O roteiro explora ao máximo a solidão da protagonista em um intenso estudo de personagem. Pouco é dito sobre a vida de Melissa. O foco é em determinado momento da vida da personagem e como ela decide tomar decisões que podem afetar a sua vida por completo. O ritmo do filme é contemplativo justamente pelo fato de o roteiro explorar as dificuldades da vida de Lee e como a protagonista tenta de várias maneiras não forjar as cartas como uma maneira mais fácil de conseguir pagar as contas. A construção da personagem ao longo dos atos envolve o espectador. As falas sarcásticas e a postura perante as relações humanas dizem muito sobre o arco de Lee sem tornar o roteiro expositivo.
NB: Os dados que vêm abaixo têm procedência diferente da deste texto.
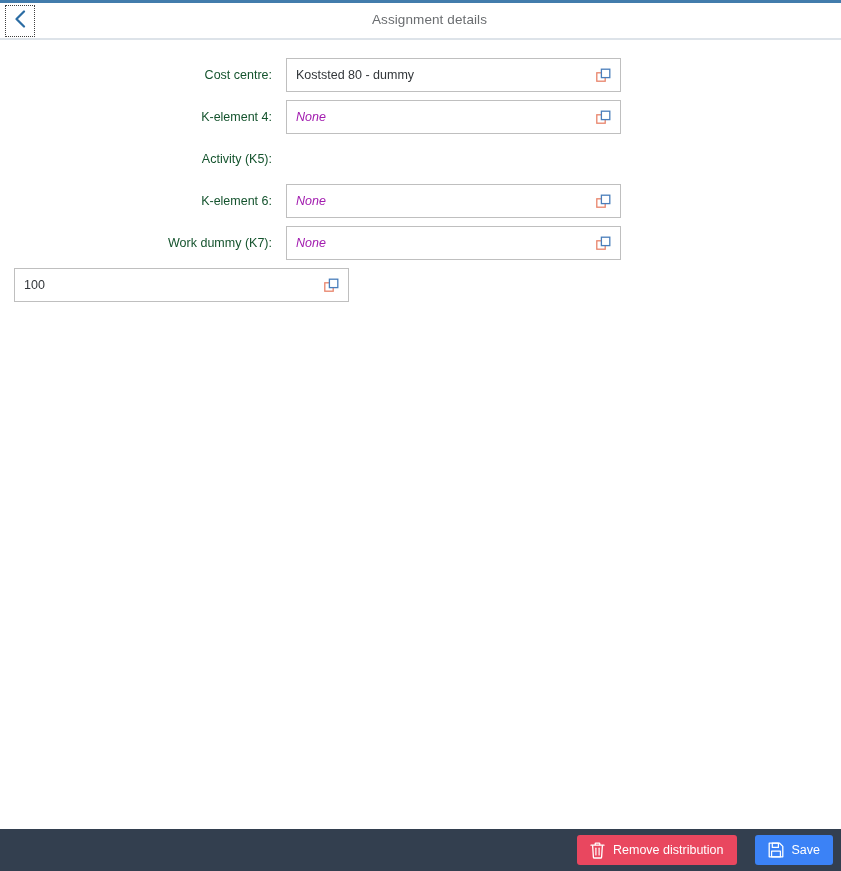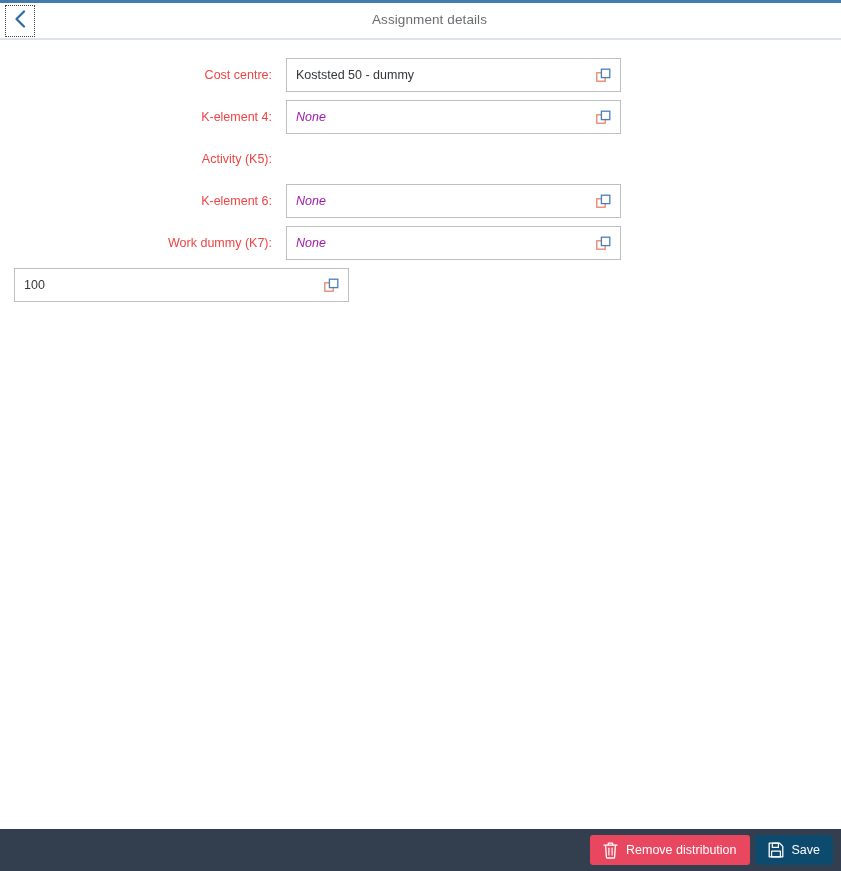--- a/index.html
+++ b/index.html
@@ -87,7 +87,7 @@
     width: 272px;
     text-align: right;
     font-size: 12.5px;
-    color: #ef4444;
+    color: #14532d;
     line-height: 34px;
     padding-right: 0px;
     box-sizing: border-box;

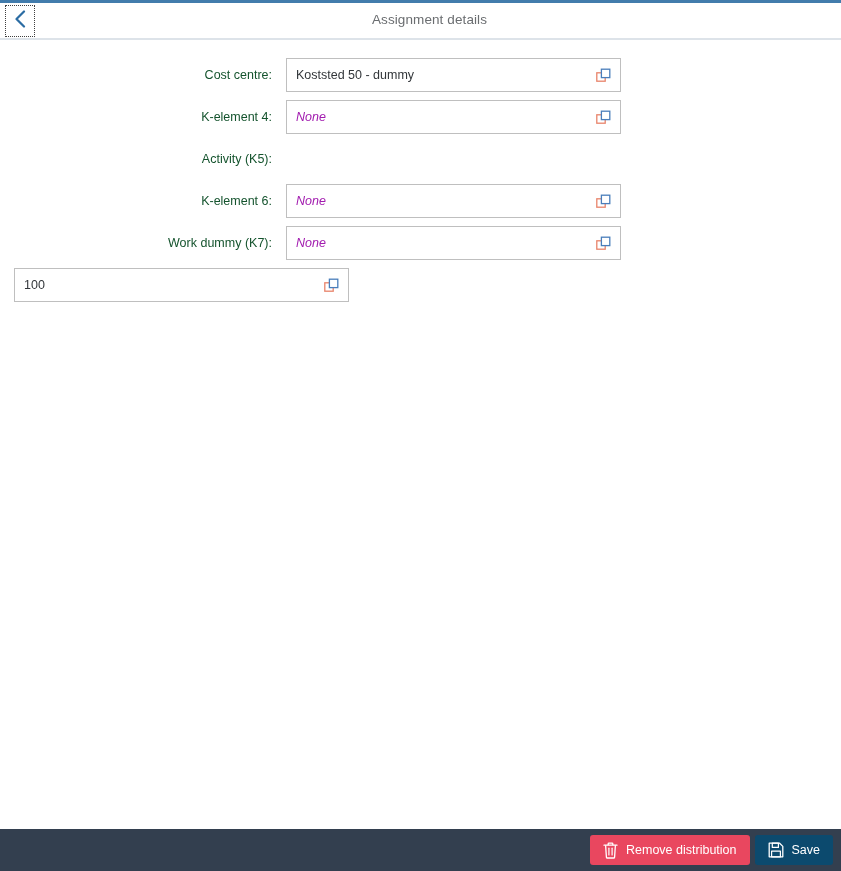--- a/index.html
+++ b/index.html
@@ -187,7 +187,7 @@
     <div class="form-row">
       <div class="field-label">Cost centre:</div>
       <div class="field-box">
-        <div class="field-value">Koststed 50 - dummy</div>
+        <div class="field-value">Koststed 80 - dummy</div>
         <span class="vh-icon"><svg width="15" height="15" viewBox="0 0 15 15" fill="none" xmlns="http://www.w3.org/2000/svg">
             <rect x="0.8" y="4.8" width="8.4" height="8.4" stroke="#e8836a" stroke-width="1.3"></rect>
             <rect x="5.4" y="1.2" width="8.4" height="8.4" fill="#ffffff" stroke="#4a7ebb" stroke-width="1.3"></rect>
O encontro de Lee com Tina é um ótimo exemplo de como o roteiro explora a repulsa da personagem no contato humano. Não existe diálogo e quando perguntas invasivas são feitas, logo Lee faz questão de não entrar em detalhes. O que instiga o espectador é a motivação da protagonista em ao menos dar sentido para a vida com o trabalho intenso do imaginário criativo ao falsificar as cartas. O filme ganha mais vida quando o roteiro explora a figura de Jack. Um ótimo desenvolvimento do coadjuvante que eleva a comicidade na narrativa. 

Além dos elementos narrativos é preciso destacar o excelente trabalho de Melissa na pele de Lee. Um olhar perdido e vazio acompanha o espectador ao longo do filme. A postura corporal também diz muito sobre a melancolia da protagonista. A atriz literalmente se joga na cama como se ela fosse sua única companheira. Quando Richard E. Grant surge a atriz ainda mantém a postura da protagonista, porém, com um sarcasmo que proporciona para o espectador alívio cômico. Richard está ótimo como Jack que também transmite certa melancolia para o personagem. O público logo é cativado pela presença do ator em cena. Poderia Me Perdoar? percorreu festivais e proporcionou a Melissa uma indicação ao Oscar de melhor atriz. Indicação merecida pela competência com que a atriz se entregou para compor a personagem. Melissa prova que basta somente um papel interessante com roteiro consistente para que atores mostrem versatilidade.